*EXERCISE:*
Your answer must be an exact copy of the entries below, with every picture removed.

Collected data:
******

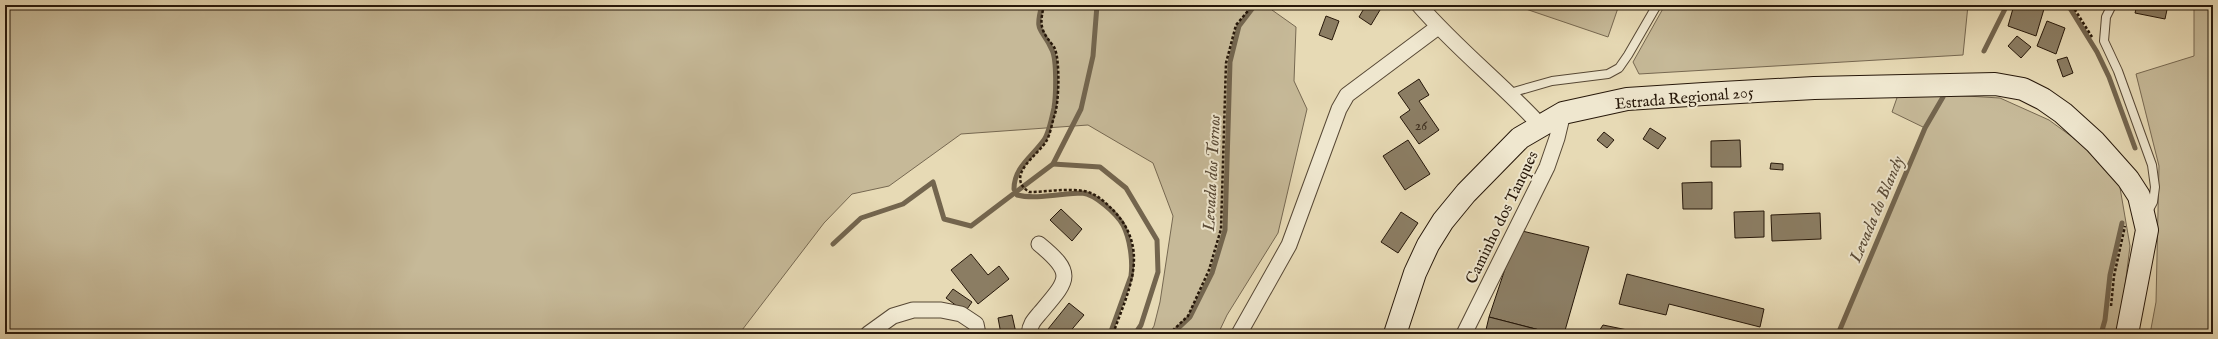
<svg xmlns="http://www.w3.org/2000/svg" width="2218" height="339" viewBox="0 0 2218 339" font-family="'IM FELL English',serif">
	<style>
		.green { fill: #c6b998; stroke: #766851 }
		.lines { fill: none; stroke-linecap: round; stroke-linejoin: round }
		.stream { stroke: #73654e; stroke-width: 5 }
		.building { fill: #8b7d63; stroke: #27180a }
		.service-casing { stroke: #574835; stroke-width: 10 }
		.minor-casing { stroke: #574835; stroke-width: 17 }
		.secondary-casing { stroke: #27180a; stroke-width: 24 }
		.path { stroke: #27180a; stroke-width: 2.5; stroke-dasharray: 3 2; stroke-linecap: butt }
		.service { stroke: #efe7cf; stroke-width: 8 }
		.minor { stroke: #efe7cf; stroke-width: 15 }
		.secondary { stroke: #efe7cf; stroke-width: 22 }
		.labels { text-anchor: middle; stroke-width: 4; stroke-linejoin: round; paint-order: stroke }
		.number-label { font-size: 14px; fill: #403120 }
		.street-label { font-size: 16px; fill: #27180a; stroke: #efe7cf }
		.water-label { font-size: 17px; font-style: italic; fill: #5a4b37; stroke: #efe7cf }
	</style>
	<rect width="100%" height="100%" fill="#e7dab5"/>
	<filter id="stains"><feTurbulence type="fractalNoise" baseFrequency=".005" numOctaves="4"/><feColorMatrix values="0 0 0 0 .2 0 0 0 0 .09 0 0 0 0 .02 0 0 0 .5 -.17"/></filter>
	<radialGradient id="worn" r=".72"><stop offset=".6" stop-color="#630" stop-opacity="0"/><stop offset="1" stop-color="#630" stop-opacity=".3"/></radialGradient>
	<g class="green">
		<path d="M5,5h1270l-3,5 24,17 -2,54 13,28 -29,124 -51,82 -9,19h-69l5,-8 6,-24 13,-86 -20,-53 -65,-38 -127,9 -72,52 -37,8 -28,29 -85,111h-734z"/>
		<path d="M1514,5h105l-11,32z"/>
		<path d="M1665,5h303l-5,50 -324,19 -6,-12z"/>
		<path d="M2194,5h19v329h-63l6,-32 3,-136 -23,-92 58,-18z"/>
		<path d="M1899,92l101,6 49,22 41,30 28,26 12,70 -11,88h-281l87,-206 -33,-16z"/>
	</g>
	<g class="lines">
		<g class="stream">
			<path d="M2068,5l29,47 12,25 26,71"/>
			<path d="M1984,51l23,-46"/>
			<path d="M1053,164l47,3 26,21 31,52 1,32 -17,53 -6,9"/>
			<path d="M1014,189c0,-22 18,-32 30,-49 5,-7 8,-23 10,-32 2,-12 3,-48 -2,-58 -10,-23 -18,-16 -10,-45"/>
			<path d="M1017,195c19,5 46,-2 65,-2 13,1 35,21 41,32 7,14 10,35 8,51l-21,58"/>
			<path d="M833,244l28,-26 42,-14 30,-22 11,37 27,7 82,-62 28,-55 12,-53 4,-51"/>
			<path d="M1172,334l18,-17 22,-44 13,-43 5,-168 9,-36 16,-21"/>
			<path d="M1838,334l87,-206 18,-31"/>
			<path d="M2101,334l4,-14 5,-45 12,-52"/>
		</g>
	</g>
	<g class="building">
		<path d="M1366,5h17l-12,20 -12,-8z"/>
		<path d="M2014,5h17l13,4 -8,27 -28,-10z"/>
		<path d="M2137,5h31l-3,14 -30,-6z"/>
		<path d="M1326,16l13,5 -7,19 -13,-5z"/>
		<path d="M2047,21l18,7 -9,26 -19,-8z"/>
		<path d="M2017,36l14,11 -10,11 -13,-12z"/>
		<path d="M2067,57l6,16 -10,4 -6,-17z"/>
		<path d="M1419,79l10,16 -10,6 20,29 -20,14 -19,-27 10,-7 -12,-17z"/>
		<path d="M1650,128l16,10 -8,11 -15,-10z"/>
		<path d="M1604,132l10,8 -7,8 -10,-8z"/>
		<path d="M1408,140l22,34 -25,16 -22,-34z"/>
		<path d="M1740,140l1,27h-30v-26z"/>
		<path d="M1771,163l12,1v6l-13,-1z"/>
		<path d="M1712,182v27h-29l-1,-26z"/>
		<path d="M1061,209l21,20 -10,12 -22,-21z"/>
		<path d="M1764,211v26l-29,1 -1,-26z"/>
		<path d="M1401,212l17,11 -20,30 -17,-11z"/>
		<path d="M1820,213l1,26 -49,2 -1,-26z"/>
		<path d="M1518,230l71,17 -25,87h-9l-66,-17z"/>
		<path d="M971,254l17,21 11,-9 10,13 -31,25 -27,-34z"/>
		<path d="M1627,274l137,35 -4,18 -91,-23 -3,11 -47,-11z"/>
		<path d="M953,289l19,13 -7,10 -19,-14z"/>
		<path d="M1069,303l15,12 -16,19h-14l-6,-5z"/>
		<path d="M1012,315l4,18 -15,1 -3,-16z"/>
		<path d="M1489,317l66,17h-70z"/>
		<path d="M1603,325l44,9h-50z"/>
	</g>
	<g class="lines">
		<g class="service-casing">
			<g id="service">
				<path d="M2112,5l-6,12 -2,24 14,30 34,94 3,22 -2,15 -6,11"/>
				<path d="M1510,93l42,-12 56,-7 11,-6 9,-13 29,-50"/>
			</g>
		</g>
		<g class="minor-casing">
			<g id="minor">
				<path d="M1419,5c37,43 82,78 121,120"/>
				<path d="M868,334l25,-18 20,-6h28l20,4 15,10 2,10"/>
				<path d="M1029,334c1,-10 5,-14 11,-21 28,-33 36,-39 -1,-69"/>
				<path d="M1239,334l50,-89 50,-136 8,-14 91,-68"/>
				<path d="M1464,334l83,-167 10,-29 6,-25"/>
			</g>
		</g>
		<g class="secondary-casing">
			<path id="secondary" d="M1395,334l20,-61 13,-28 15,-24 23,-28 54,-55 43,-25 64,-14 77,-5 110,-6 181,-4 28,5 20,10 20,14 32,29 33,37 11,17 8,34 -20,104"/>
		</g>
		<g class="path">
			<path d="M1044,5c-3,14 -5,22 4,34 2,3 6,7 7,10 5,13 4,52 0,65 -3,8 -4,18 -8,26 -8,15 -43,35 -18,52 17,0 38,-4 55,-1 12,2 22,12 30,20 37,40 14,80 -1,123"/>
			<path d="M2072,5l20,32"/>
			<path d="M2111,306l3,-30 11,-50"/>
			<path d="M1169,334l19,-18 21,-46 12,-41 5,-166 10,-38 17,-20"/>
		</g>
		<use href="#service" class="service"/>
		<use href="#minor" class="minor"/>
		<use href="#secondary" class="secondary"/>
	</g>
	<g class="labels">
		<g class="number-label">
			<text x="1421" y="130">26</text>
		</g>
		<g class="street-label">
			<text transform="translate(1684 97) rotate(-5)" y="6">Estrada Regional 205</text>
			<text transform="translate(1501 217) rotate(-64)" y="6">Caminho dos Tanques</text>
		</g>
		<g class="water-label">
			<text transform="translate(1211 173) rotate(-87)" y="6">Levada dos Tornos</text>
			<text transform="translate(1876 209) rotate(-67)" y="6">Levada do Blandy</text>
		</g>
	</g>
	<rect width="2218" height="339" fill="none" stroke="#e7dab5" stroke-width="20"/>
	<rect x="6" y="6" width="2206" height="327" fill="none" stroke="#27180a" stroke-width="2"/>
	<rect x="10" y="10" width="2198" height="319" fill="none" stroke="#27180a"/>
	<rect width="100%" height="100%" filter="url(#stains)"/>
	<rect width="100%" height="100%" fill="url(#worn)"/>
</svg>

******

*RESPONSE TO THIS EXERCISE:*
<svg xmlns="http://www.w3.org/2000/svg" width="2218" height="339" viewBox="0 0 2218 339" font-family="'IM FELL English',serif">
	<style>
		.green { fill: #c6b998; stroke: #766851 }
		.lines { fill: none; stroke-linecap: round; stroke-linejoin: round }
		.stream { stroke: #73654e; stroke-width: 5 }
		.building { fill: #8b7d63; stroke: #27180a }
		.service-casing { stroke: #574835; stroke-width: 10 }
		.minor-casing { stroke: #574835; stroke-width: 17 }
		.secondary-casing { stroke: #27180a; stroke-width: 24 }
		.path { stroke: #27180a; stroke-width: 2.5; stroke-dasharray: 3 2; stroke-linecap: butt }
		.service { stroke: #efe7cf; stroke-width: 8 }
		.minor { stroke: #efe7cf; stroke-width: 15 }
		.secondary { stroke: #efe7cf; stroke-width: 22 }
		.labels { text-anchor: middle; stroke-width: 4; stroke-linejoin: round; paint-order: stroke }
		.number-label { font-size: 14px; fill: #403120 }
		.street-label { font-size: 16px; fill: #27180a; stroke: #efe7cf }
		.water-label { font-size: 17px; font-style: italic; fill: #5a4b37; stroke: #efe7cf }
	</style>
	<rect width="100%" height="100%" fill="#e7dab5"/>
	<filter id="stains"><feTurbulence type="fractalNoise" baseFrequency=".005" numOctaves="4"/><feColorMatrix values="0 0 0 0 .2 0 0 0 0 .09 0 0 0 0 .02 0 0 0 .5 -.17"/></filter>
	<radialGradient id="worn" r=".72"><stop offset=".6" stop-color="#630" stop-opacity="0"/><stop offset="1" stop-color="#630" stop-opacity=".3"/></radialGradient>
	<g class="green">
		<path d="M5,5h1270l-3,5 24,17 -2,54 13,28 -29,124 -51,82 -9,19h-69l5,-8 6,-24 13,-86 -20,-53 -65,-38 -127,9 -72,52 -37,8 -28,29 -85,111h-734z"/>
		<path d="M1514,5h105l-11,32z"/>
		<path d="M1665,5h303l-5,50 -324,19 -6,-12z"/>
		<path d="M2194,5h19v329h-63l6,-32 3,-136 -23,-92 58,-18z"/>
		<path d="M1899,92l101,6 49,22 41,30 28,26 12,70 -11,88h-281l87,-206 -33,-16z"/>
	</g>
	<g class="lines">
		<g class="stream">
			<path d="M2068,5l29,47 12,25 26,71"/>
			<path d="M1984,51l23,-46"/>
			<path d="M1053,164l47,3 26,21 31,52 1,32 -17,53 -6,9"/>
			<path d="M1014,189c0,-22 18,-32 30,-49 5,-7 8,-23 10,-32 2,-12 3,-48 -2,-58 -10,-23 -18,-16 -10,-45"/>
			<path d="M1017,195c19,5 46,-2 65,-2 13,1 35,21 41,32 7,14 10,35 8,51l-21,58"/>
			<path d="M833,244l28,-26 42,-14 30,-22 11,37 27,7 82,-62 28,-55 12,-53 4,-51"/>
			<path d="M1172,334l18,-17 22,-44 13,-43 5,-168 9,-36 16,-21"/>
			<path d="M1838,334l87,-206 18,-31"/>
			<path d="M2101,334l4,-14 5,-45 12,-52"/>
		</g>
	</g>
	<g class="building">
		<path d="M1366,5h17l-12,20 -12,-8z"/>
		<path d="M2014,5h17l13,4 -8,27 -28,-10z"/>
		<path d="M2137,5h31l-3,14 -30,-6z"/>
		<path d="M1326,16l13,5 -7,19 -13,-5z"/>
		<path d="M2047,21l18,7 -9,26 -19,-8z"/>
		<path d="M2017,36l14,11 -10,11 -13,-12z"/>
		<path d="M2067,57l6,16 -10,4 -6,-17z"/>
		<path d="M1419,79l10,16 -10,6 20,29 -20,14 -19,-27 10,-7 -12,-17z"/>
		<path d="M1650,128l16,10 -8,11 -15,-10z"/>
		<path d="M1604,132l10,8 -7,8 -10,-8z"/>
		<path d="M1408,140l22,34 -25,16 -22,-34z"/>
		<path d="M1740,140l1,27h-30v-26z"/>
		<path d="M1771,163l12,1v6l-13,-1z"/>
		<path d="M1712,182v27h-29l-1,-26z"/>
		<path d="M1061,209l21,20 -10,12 -22,-21z"/>
		<path d="M1764,211v26l-29,1 -1,-26z"/>
		<path d="M1401,212l17,11 -20,30 -17,-11z"/>
		<path d="M1820,213l1,26 -49,2 -1,-26z"/>
		<path d="M1518,230l71,17 -25,87h-9l-66,-17z"/>
		<path d="M971,254l17,21 11,-9 10,13 -31,25 -27,-34z"/>
		<path d="M1627,274l137,35 -4,18 -91,-23 -3,11 -47,-11z"/>
		<path d="M953,289l19,13 -7,10 -19,-14z"/>
		<path d="M1069,303l15,12 -16,19h-14l-6,-5z"/>
		<path d="M1012,315l4,18 -15,1 -3,-16z"/>
		<path d="M1489,317l66,17h-70z"/>
		<path d="M1603,325l44,9h-50z"/>
	</g>
	<g class="lines">
		<g class="service-casing">
			<g id="service">
				<path d="M2112,5l-6,12 -2,24 14,30 34,94 3,22 -2,15 -6,11"/>
				<path d="M1510,93l42,-12 56,-7 11,-6 9,-13 29,-50"/>
			</g>
		</g>
		<g class="minor-casing">
			<g id="minor">
				<path d="M1419,5c37,43 82,78 121,120"/>
				<path d="M868,334l25,-18 20,-6h28l20,4 15,10 2,10"/>
				<path d="M1029,334c1,-10 5,-14 11,-21 28,-33 36,-39 -1,-69"/>
				<path d="M1239,334l50,-89 50,-136 8,-14 91,-68"/>
				<path d="M1464,334l83,-167 10,-29 6,-25"/>
			</g>
		</g>
		<g class="secondary-casing">
			<path id="secondary" d="M1395,334l20,-61 13,-28 15,-24 23,-28 54,-55 43,-25 64,-14 77,-5 110,-6 181,-4 28,5 20,10 20,14 32,29 33,37 11,17 8,34 -20,104"/>
		</g>
		<g class="path">
			<path d="M1044,5c-3,14 -5,22 4,34 2,3 6,7 7,10 5,13 4,52 0,65 -3,8 -4,18 -8,26 -8,15 -43,35 -18,52 17,0 38,-4 55,-1 12,2 22,12 30,20 37,40 14,80 -1,123"/>
			<path d="M2072,5l20,32"/>
			<path d="M2111,306l3,-30 11,-50"/>
			<path d="M1169,334l19,-18 21,-46 12,-41 5,-166 10,-38 17,-20"/>
		</g>
		<use href="#service" class="service"/>
		<use href="#minor" class="minor"/>
		<use href="#secondary" class="secondary"/>
	</g>
	<g class="labels">
		<g class="number-label">
			<text x="1421" y="130">26</text>
		</g>
		<g class="street-label">
			<text transform="translate(1684 97) rotate(-5)" y="6">Estrada Regional 205</text>
			<text transform="translate(1501 217) rotate(-64)" y="6">Caminho dos Tanques</text>
		</g>
		<g class="water-label">
			<text transform="translate(1211 173) rotate(-87)" y="6">Levada dos Tornos</text>
			<text transform="translate(1876 209) rotate(-67)" y="6">Levada do Blandy</text>
		</g>
	</g>
	<rect width="2218" height="339" fill="none" stroke="#e7dab5" stroke-width="20"/>
	<rect x="6" y="6" width="2206" height="327" fill="none" stroke="#27180a" stroke-width="2"/>
	<rect x="10" y="10" width="2198" height="319" fill="none" stroke="#27180a"/>
	<rect width="100%" height="100%" filter="url(#stains)"/>
	<rect width="100%" height="100%" fill="url(#worn)"/>
</svg>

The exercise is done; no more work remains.